Virgil Abloh’s Louis Vuitton show predicted the end of street wear.

Rick Owens

Rick Owens is floating in a world created all by himself where it’s all about self empowerment, taking risks and looking in the mirror to accept one’s own flaws. Or better, turning these flaws into strength. His design universe of pumped up volumes in suiting with pagoda shoulders on five inch Perspex heels with metal fronts speaks nothing but short of the introduction of the super hero to fashion. The draping was guided by Kansai Yamamoto’s costumes for David Bowie with lots of cut outs around the thigh and shoulder area to expose flesh. And ever the Joseph Beuys admirer – the German artist who famously created the myth that he escaped a plane crash in WW II by being saved by nomadic Tartar tribesmen, who had wrapped his broken body in animal fat and felt which nursed him back to health – Owens anchored his a color palette in Beuys pale colors.

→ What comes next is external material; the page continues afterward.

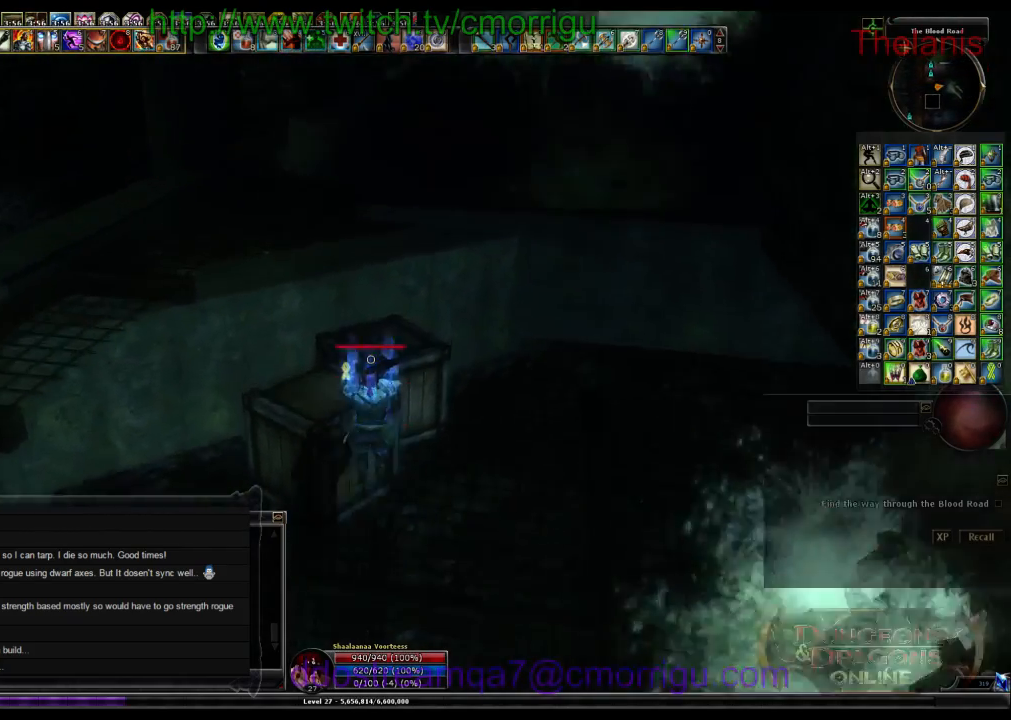
{"keys": [], "events": [[500, "w", "up"]]}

Rick Owens’ collection showed draping inspired by David Bowie and a Joseph Beuys color palette.

Dries Van Noten

We are proud to report that Dries Van Noten who is at the vanguard of men’s fashion looked to Swiss artist Karlheinz Weinberger for his latest collection. Weinberger was known for capturing Swiss youth culture in his photographs from the 60’s. Mostly unfiltered and focused on motorbike and Rock’n Roll gangs, Weinberger’s denim-clad subjects came back on the Van Noten runway at the Opéra Bastille where he showed his directional women’s collection with Christian Lacroix. Only here the rough denim from the overtly sexual photos was tampered with fake fur bombers and scarves layered over the eccentric but tailored looks.

Denim, fake fur and eccentric tailoring at the Dries Van Noten show.

Comme des Garçons

Comme des Garçons is always outstanding when the high concept meets wearability. The industry has given Rei Kawakubo an elevated position from where she can preach and it’s not always that her shows connect with the fashion public. But yesterday’s multi-layering of top coats and jackets in all different patterns and fabrics notably animal print or fine silk made for a whole new men’s design universe which can easily be imagined walking from the runway straight onto the street. This was about layering and miss matching at all cost and it worked.

Comme des Garçons showed layering and miss matching at its best.